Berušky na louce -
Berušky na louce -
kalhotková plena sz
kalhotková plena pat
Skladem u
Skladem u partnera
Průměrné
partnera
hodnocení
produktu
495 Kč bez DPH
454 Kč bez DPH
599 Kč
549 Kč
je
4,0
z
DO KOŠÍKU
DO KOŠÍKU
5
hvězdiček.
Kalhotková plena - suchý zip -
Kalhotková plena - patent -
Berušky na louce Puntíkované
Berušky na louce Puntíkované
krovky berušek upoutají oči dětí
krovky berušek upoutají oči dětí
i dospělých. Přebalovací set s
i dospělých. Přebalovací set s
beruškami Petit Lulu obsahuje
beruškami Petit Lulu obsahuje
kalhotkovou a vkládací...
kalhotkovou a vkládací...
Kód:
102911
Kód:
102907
········
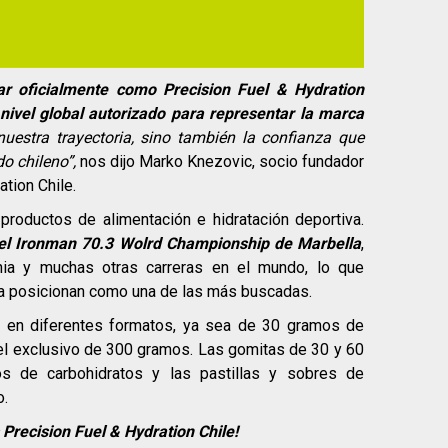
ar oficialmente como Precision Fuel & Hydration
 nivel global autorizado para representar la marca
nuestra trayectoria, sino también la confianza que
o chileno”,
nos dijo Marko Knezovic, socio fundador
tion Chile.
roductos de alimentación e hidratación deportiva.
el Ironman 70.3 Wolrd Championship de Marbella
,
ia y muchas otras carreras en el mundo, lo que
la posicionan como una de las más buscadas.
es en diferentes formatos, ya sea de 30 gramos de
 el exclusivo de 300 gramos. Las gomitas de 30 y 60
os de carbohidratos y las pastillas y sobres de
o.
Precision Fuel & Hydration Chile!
········
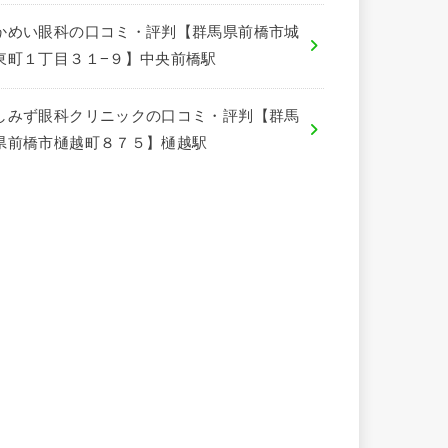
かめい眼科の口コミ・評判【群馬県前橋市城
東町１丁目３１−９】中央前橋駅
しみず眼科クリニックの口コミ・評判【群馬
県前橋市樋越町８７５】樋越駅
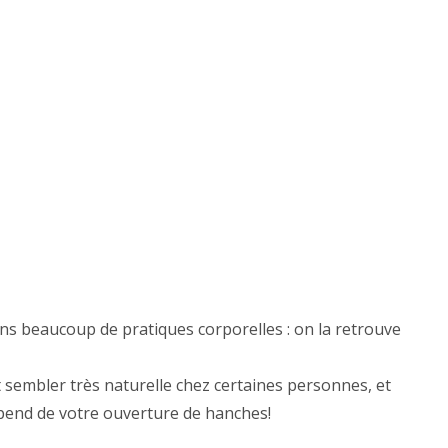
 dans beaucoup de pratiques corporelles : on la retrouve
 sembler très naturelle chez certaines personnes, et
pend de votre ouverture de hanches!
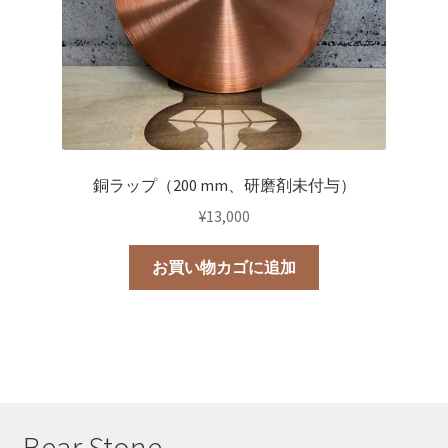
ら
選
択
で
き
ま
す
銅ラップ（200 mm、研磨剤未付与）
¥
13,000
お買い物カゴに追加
········
• _PROBLEM TO WORK ON_
Please write out the stretch of the material from the line containing "ar oficialmente como" through the line containing "roductos de alimentación".

• _WRITTEN REPLY_
ar oficialmente como Precision Fuel & Hydration
 nivel global autorizado para representar la marca
nuestra trayectoria, sino también la confianza que
o chileno”,
nos dijo Marko Knezovic, socio fundador
tion Chile.
roductos de alimentación e hidratación deportiva.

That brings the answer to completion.